2022-10-05 08:11:31,109	INFO runtime_env_agent.py:410 -- Runtime env already created successfully. Env: {"env_vars": {"OMP_NUM_THREADS": "4"}}, context: {"command_prefix": [], "env_vars": {"OMP_NUM_THREADS": "4"}, "py_executable": "/usr/bin/python3", "resources_dir": null, "container": {}, "java_jars": []}
2022-10-05 10:30:47,443	ERROR agent.py:217 -- Raylet is terminated: ip=172.29.58.148, id=d2a5c564a71c468ddacdab4a7f8e1c29c69b626acc3d5f1457731b28. Termination is unexpected. Possible reasons include: (1) SIGKILL by the user or system OOM killer, (2) Invalid memory access from Raylet causing SIGSEGV or SIGBUS, (3) Other termination signals. Last 20 lines of the Raylet logs:
...

And the sequence is agent first detected Raylet is dead at 10:30:47,443. Interestingly the raylet.out log where the node crashed started at 10:30:47,818; which happened after the agent detected raylet failure.

I wonder if you have more logs, or other raylet related files on the node that raylet failed?

Hi @Chen_Shen, Thanks for replying.

Sorry, but the logs from that run are already deleted from the cluster. I was able to solve the issues with the following changes.

It looks like the initial warning for the ray actor marked as dead seems to be coming due to the default heartbeat timeout being 30s. The warnings stopped as soon as I increased the timeout to 1000s(as per [gcp] Node mistakenly marked dead: increase heartbeat timeout? · Issue #16945 · ray-project/ray · GitHub).

Also, for program ending abruptly. I had this max_retries set to 2 for each actor. However, I was deleting the references for each of the objects manually(the objects were big)using del obj_ref, as soon as I removed that, the program didn’t go down. However, warnings did keep popping up from one node or another. It might be happening that without object reference, object reconstruction during retries might not be happening.

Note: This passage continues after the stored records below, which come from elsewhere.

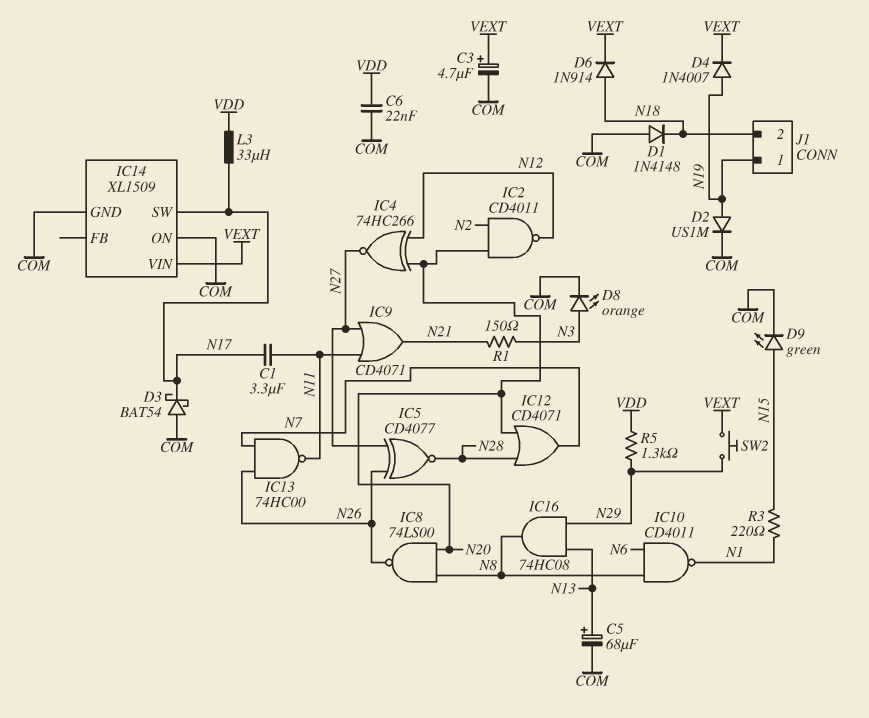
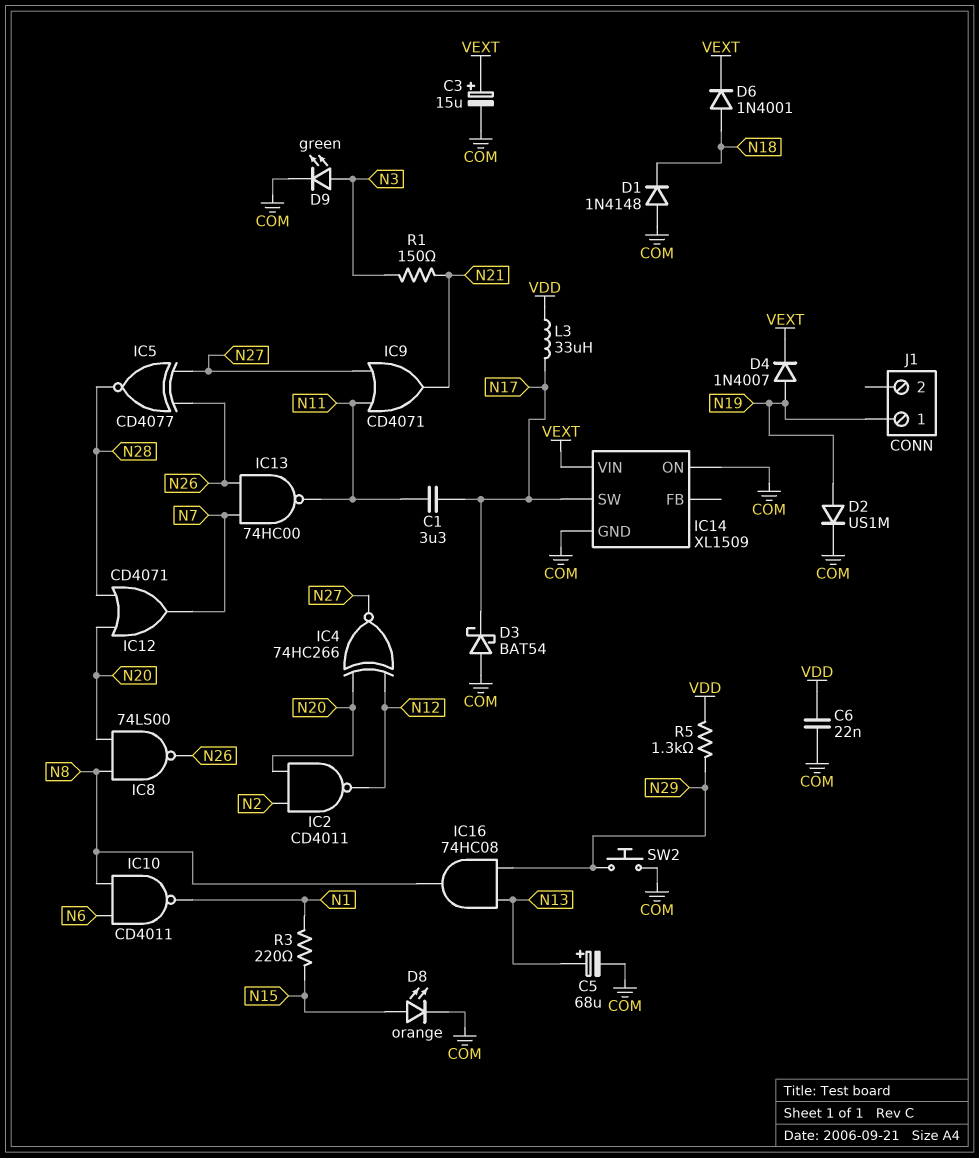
C3: 4.7uF (plus VEXT, minus COM) -> 15uF (plus VEXT, minus COM)
D6: diode 1N914 (A N18, K VEXT) -> diode 1N4001 (A N18, K VEXT)
D8: LED orange (A N3, K COM) -> LED orange (A N15, K COM)
D9: LED green (A N15, K COM) -> LED green (A N3, K COM)
J1 pin 2: N18 -> none
SW2: button (N29, VEXT) -> button (COM, N29)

I still get this warning once or twice while running the program; maybe I should increase the warning timeout too?

Hey @Chen_Shen
It’s really weird but its look like, I am again getting this issue. I have added logs for worker which failed from my last run here. Dropbox - log_vm - Simplify your life

Hmm yeah this is pretty weird. Only guess I have is the agent’s raylet health detecting logic has a flaw and it falsefully thought raylet was dead when it wasn’t.

Is there a way to repro this issue on our end?

This scripts here fails similarly. [Ray Core] Ray agent getting killed unexpectedly · Issue #29412 · ray-project/ray · GitHub

Not exact though. It doesn’t gives warning, it just fails. Lemme see if I could produce a more closer reproduction script.